EXERCISE BRIEF - Can you pull out, word for word, every line from the one containing "con la boda" through the end of the items, with both included, and leave out the pictures?

+--

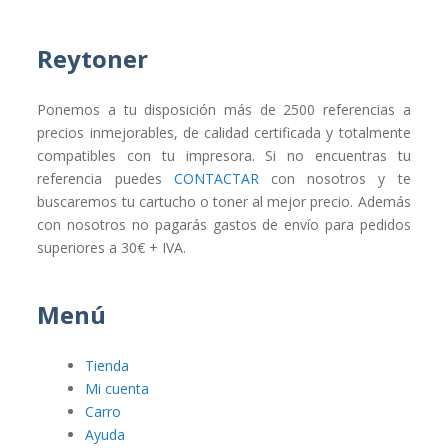
Reytoner
Ponemos a tu disposición más de 2500 referencias a
precios inmejorables, de calidad certificada y totalmente
compatibles con tu impresora. Si no encuentras tu
referencia puedes
CONTACTAR
con nosotros y te
buscaremos tu cartucho o toner al mejor precio. Además
con nosotros no pagarás gastos de envío para pedidos
superiores a 30€ + IVA.
Menú
Tienda
Mi cuenta
Carro
Ayuda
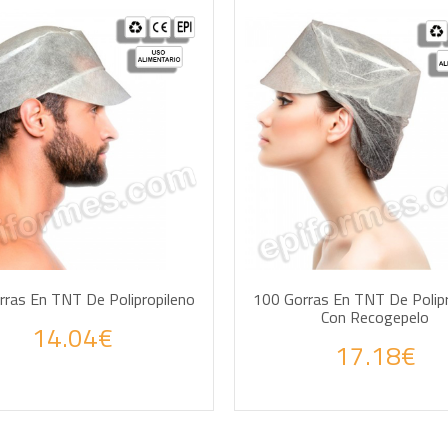
AÑADIR A LA CESTA
AÑADIR A LA CE
rras En TNT De Polipropileno
100 Gorras En TNT De Polipr
Con Recogepelo
14.04€
 tus consultas por WhatsApp
Haz tus consultas por
17.18€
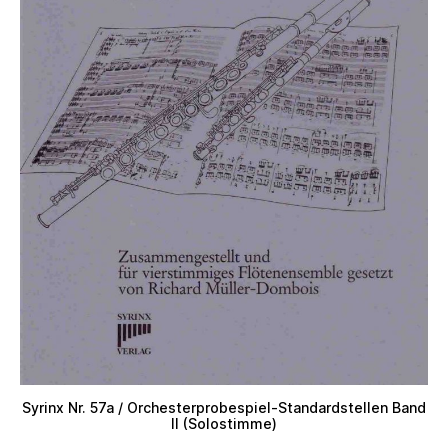
Syrinx Nr. 57a / Orchesterprobespiel-Standardstellen Band
II (Solostimme)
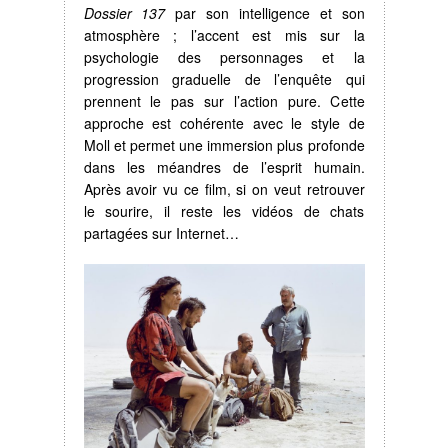
Dossier 137
par son intelligence et son
atmosphère ; l’accent est mis sur la
psychologie des personnages et la
progression graduelle de l’enquête qui
prennent le pas sur l’action pure. Cette
approche est cohérente avec le style de
Moll et permet une immersion plus profonde
dans les méandres de l’esprit humain.
Après avoir vu ce film, si on veut retrouver
le sourire, il reste les vidéos de chats
partagées sur Internet…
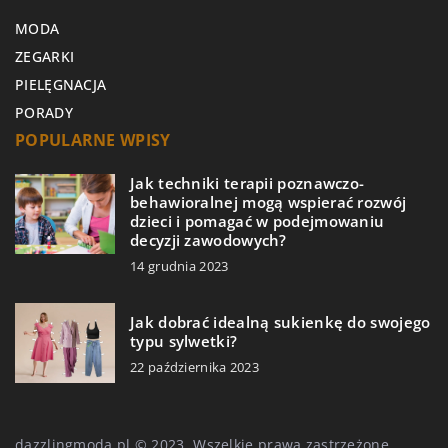
MODA
ZEGARKI
PIELĘGNACJA
PORADY
POPULARNE WPISY
Jak techniki terapii poznawczo-
behawioralnej mogą wspierać rozwój
dzieci i pomagać w podejmowaniu
decyzji zawodowych?
14 grudnia 2023
Jak dobrać idealną sukienkę do swojego
typu sylwetki?
22 października 2023
dazzlingmoda.pl © 2023. Wszelkie prawa zastrzeżone.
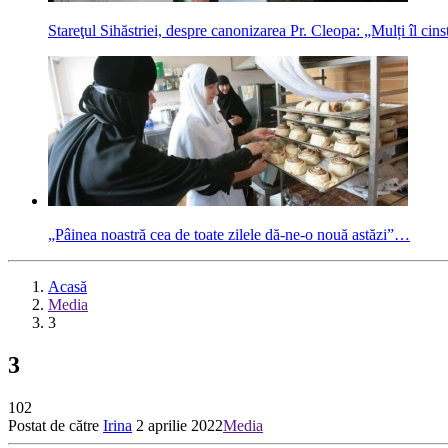
Stareţul Sihăstriei, despre canonizarea Pr. Cleopa: „Mulți îl cins
„Pâinea noastră cea de toate zilele dă-ne-o nouă astăzi”…
Acasă
Media
3
3
102
Postat de către
Irina
2 aprilie 2022
Media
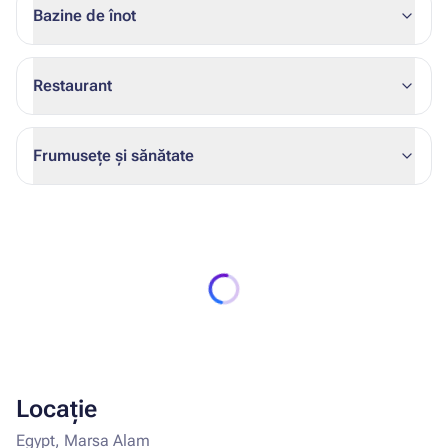
Bazine de înot
Restaurant
Frumusețe și sănătate
Locație
Egypt, Marsa Alam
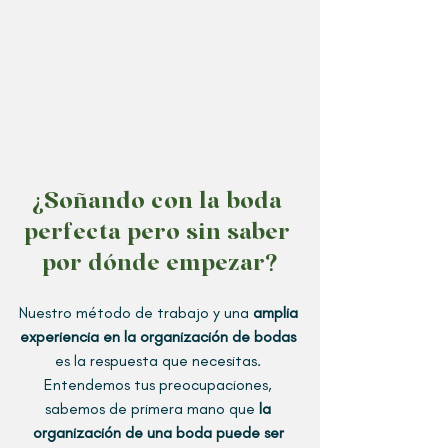
¿Soñando con la boda 
perfecta pero sin saber 
por dónde empezar?
Nuestro método de trabajo y una 
amplia 
experiencia en la organización de bodas
es la respuesta que necesitas. 
Entendemos tus preocupaciones, 
sabemos de primera mano que 
la 
organización de una boda puede ser 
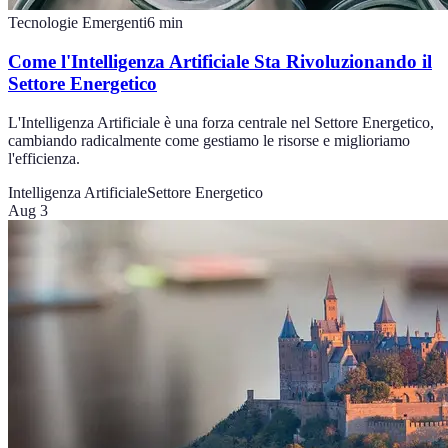
Tecnologie Emergenti
6
min
Come l'Intelligenza Artificiale Sta Rivoluzionando il
Settore Energetico
L'Intelligenza Artificiale è una forza centrale nel Settore Energetico,
cambiando radicalmente come gestiamo le risorse e miglioriamo
l'efficienza.
Intelligenza Artificiale
Settore Energetico
Aug 3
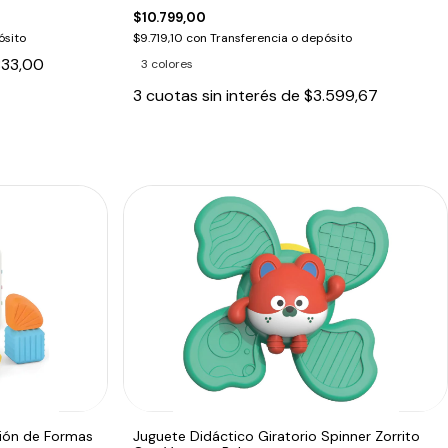
$10.799,00
ósito
$9.719,10
con
Transferencia o depósito
833,00
3 colores
3
cuotas sin interés de
$3.599,67
ción de Formas
Juguete Didáctico Giratorio Spinner Zorrito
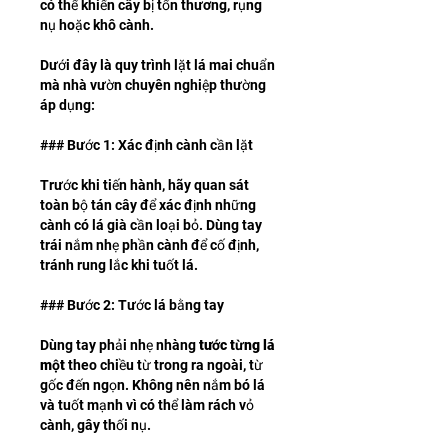
có thể khiến cây bị tổn thương, rụng 
nụ hoặc khô cành.
Dưới đây là quy trình lặt lá mai chuẩn 
mà nhà vườn chuyên nghiệp thường 
áp dụng:
### Bước 1: Xác định cành cần lặt
Trước khi tiến hành, hãy quan sát 
toàn bộ tán cây để xác định những 
cành có lá già cần loại bỏ. Dùng tay 
trái nắm nhẹ phần cành để cố định, 
tránh rung lắc khi tuốt lá.
### Bước 2: Tước lá bằng tay
Dùng tay phải nhẹ nhàng 
tước từng lá 
một
 theo chiều từ trong ra ngoài, từ 
gốc đến ngọn. Không nên nắm bó lá 
và tuốt mạnh vì có thể làm rách vỏ 
cành, gây thối nụ.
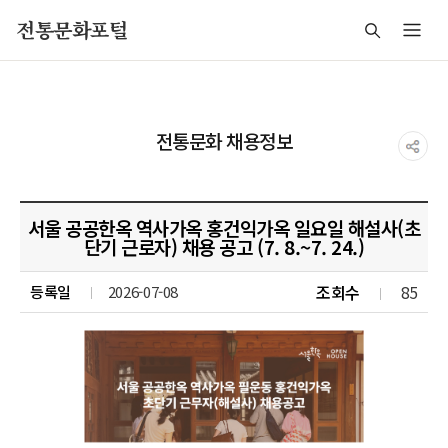
주메뉴 바로가기
본문 바로가기
푸터 바로가기
전통문화포털
전통문화 채용정보
서울 공공한옥 역사가옥 홍건익가옥 일요일 해설사(초
단기 근로자) 채용 공고 (7. 8.~7. 24.)
조회수
85
등록일
2026-07-08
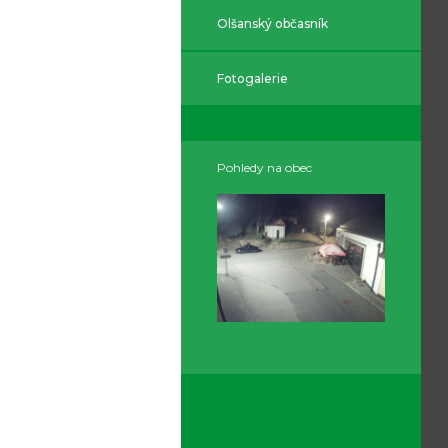
Olšanský občasník
Fotogalerie
Pohledy na obec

+--

OUTPUT BELOW -
¿Soñando con la boda 
perfecta pero sin saber 
por dónde empezar?
Nuestro método de trabajo y una 
amplia 
experiencia en la organización de bodas
es la respuesta que necesitas. 
Entendemos tus preocupaciones, 
sabemos de primera mano que 
la 
organización de una boda puede ser 
Tecnologie Emergenti
6
min
Come l'Intelligenza Artificiale Sta Rivoluzionando il
Settore Energetico
L'Intelligenza Artificiale è una forza centrale nel Settore Energetico,
cambiando radicalmente come gestiamo le risorse e miglioriamo
l'efficienza.
Intelligenza Artificiale
Settore Energetico
Aug 3
$10.799,00
ósito
$9.719,10
con
Transferencia o depósito
833,00
3 colores
3
cuotas sin interés de
$3.599,67
ción de Formas
Juguete Didáctico Giratorio Spinner Zorrito
có thể khiến cây bị tổn thương, rụng 
nụ hoặc khô cành.
Dưới đây là quy trình lặt lá mai chuẩn 
mà nhà vườn chuyên nghiệp thường 
áp dụng:
### Bước 1: Xác định cành cần lặt
Trước khi tiến hành, hãy quan sát 
toàn bộ tán cây để xác định những 
cành có lá già cần loại bỏ. Dùng tay 
trái nắm nhẹ phần cành để cố định, 
tránh rung lắc khi tuốt lá.
### Bước 2: Tước lá bằng tay
Dùng tay phải nhẹ nhàng 
tước từng lá 
một
 theo chiều từ trong ra ngoài, từ 
gốc đến ngọn. Không nên nắm bó lá 
và tuốt mạnh vì có thể làm rách vỏ 
cành, gây thối nụ.
주메뉴 바로가기
본문 바로가기
푸터 바로가기
전통문화포털
전통문화 채용정보
서울 공공한옥 역사가옥 홍건익가옥 일요일 해설사(초
단기 근로자) 채용 공고 (7. 8.~7. 24.)
조회수
85
등록일
2026-07-08
Olšanský občasník
Fotogalerie
Pohledy na obec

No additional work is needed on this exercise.